FutureWarning: You are using `torch.load` with `weights_only=False`
Describe the bug
FutureWarning: You are using torch.load with weights_only=False (the current default value), which uses the default pickle module implicitly. It is possible to construct malicious pickle data which will execute arbitrary code during unpickling (See https://github.com/pytorch/pytorch/blob/main/SECURITY.md#untrusted-models for more details). In a future release, the default value for weights_only will be flipped to True. This limits the functions that could be executed during unpickling. Arbitrary objects will no longer be allowed to be loaded via this mode unless they are explicitly allowlisted by the user via torch.serialization.add_safe_globals. We recommend you start setting weights_only=True for any use case where you don't have full control of the loaded file. Please open an issue on GitHub for any issues related to this experimental feature.
state = torch.load(filename, lambda storage, loc: storage)
This warning is triggered by all torch.load used in stanza. The issue does not cause any problem with data processing at the moment but the long warnings are distracting.
To Reproduce Steps to reproduce the behavior:
- upgrade torch to 2.4.1
Expected behavior no error
Environment (please complete the following information):
- OS: Windows
- Python version: python 3.12.7
- Stanza version: 1.9.2
The error can be suppressed by using the following before calling stanza functions but is not a solution
import warnings warnings.simplefilter(action='ignore', category=FutureWarning)

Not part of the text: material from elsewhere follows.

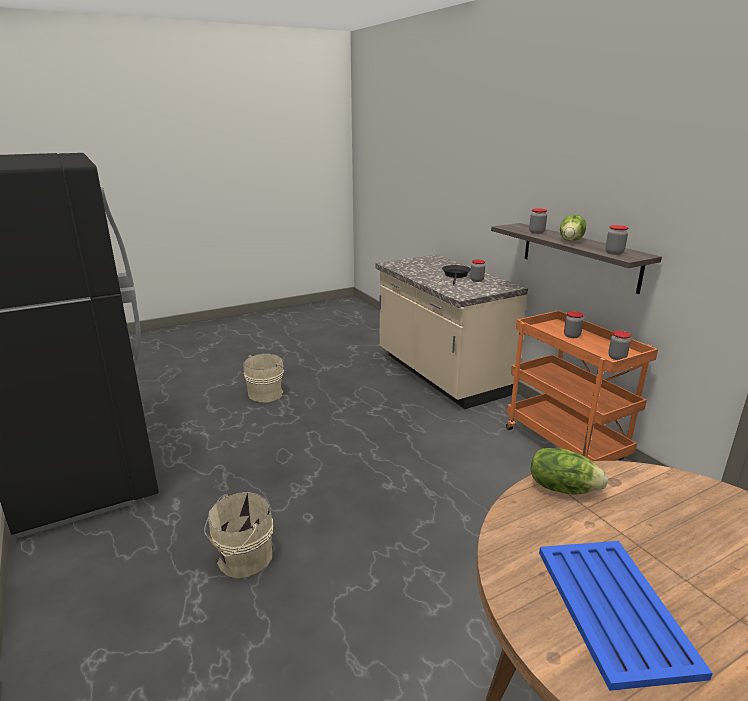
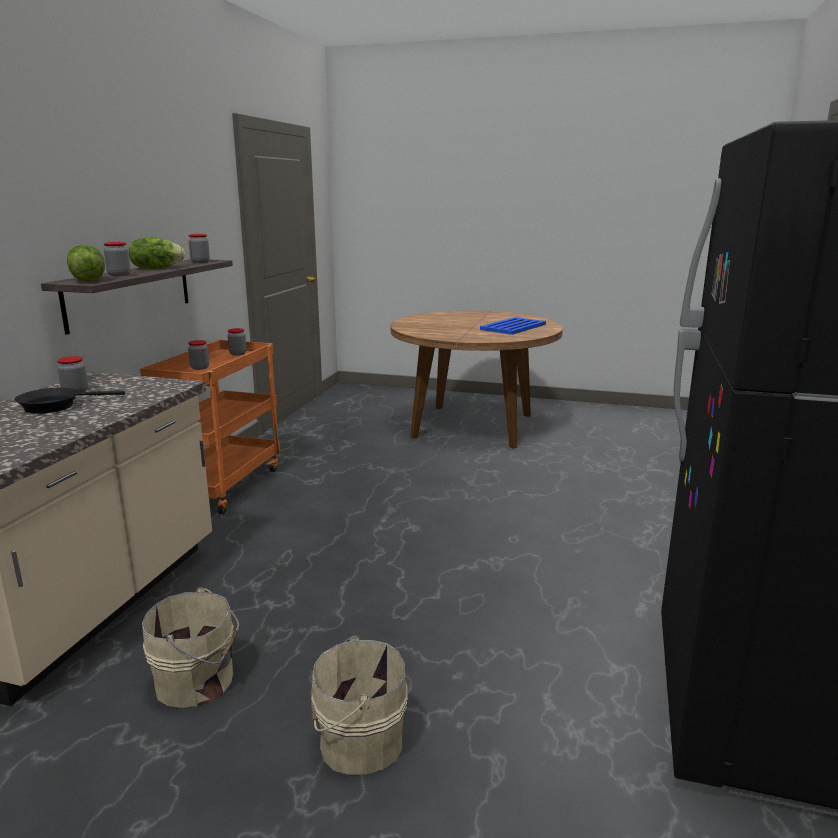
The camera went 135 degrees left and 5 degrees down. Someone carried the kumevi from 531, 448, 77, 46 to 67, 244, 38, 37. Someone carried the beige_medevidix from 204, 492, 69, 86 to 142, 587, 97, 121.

source: https://github.com/ultralytics/ultralytics/issues/14994#issuecomment-2364356239
Aware of it. There's a limitation where we are saving plenty of things other than weights in the current file. Config strings and numbers, mostly. Would those still work?
On Tue, Oct 22, 2024, 10:19 PM mskaif @.***> wrote:
The error can be suppressed by using the following before calling stanza functions but is not a solution
import warnings warnings.simplefilter(action='ignore', category=FutureWarning)
source: ultralytics/ultralytics#14994 (comment) https://github.com/ultralytics/ultralytics/issues/14994#issuecomment-2364356239
— Reply to this email directly, view it on GitHub https://github.com/stanfordnlp/stanza/issues/1429#issuecomment-2430930006, or unsubscribe https://github.com/notifications/unsubscribe-auth/AA2AYWPIB3WEPPBSGN337ALZ44WXBAVCNFSM6AAAAABQN6FUXGVHI2DSMVQWIX3LMV43OSLTON2WKQ3PNVWWK3TUHMZDIMZQHEZTAMBQGY . You are receiving this because you are subscribed to this thread.Message ID: @.***>
Some of the models can be updated to use weights_only=True right away, but others require resaving with enums or other data structures removed. Will have to investigate some more.
Some of the models can be updated to use
weights_only=Trueright away, but others require resaving with enums or other data structures removed. Will have to investigate some more.
sorry for not getting back earlier. I'm using the built-in models like so: STANZA_PIPE = stanza.Pipeline( lang="en", dir=settings.STANZA_DATA_DIR, processors="tokenize,mwt,pos", download_method=None, use_gpu=False, )
affected from the pipeline are: tokenization\trainer.py:82 mwt\trainer.py:201 pos\trainer.py:139 common\pretrain.py:56 common\char_model.py:271
Thank you for the commit!
Please, be aware that on pytorch 2.6 this warning will become an error. That got reported to pytorch as:
- https://github.com/pytorch/pytorch/issues/142123
I posted more details in https://github.com/pytorch/pytorch/issues/142123#issuecomment-2524667964, but shortly https://github.com/huggingface/transformers/pull/34632 PR on pytorch side has flipped the default of weights_only from False to True in the upcoming pytorch 2.6.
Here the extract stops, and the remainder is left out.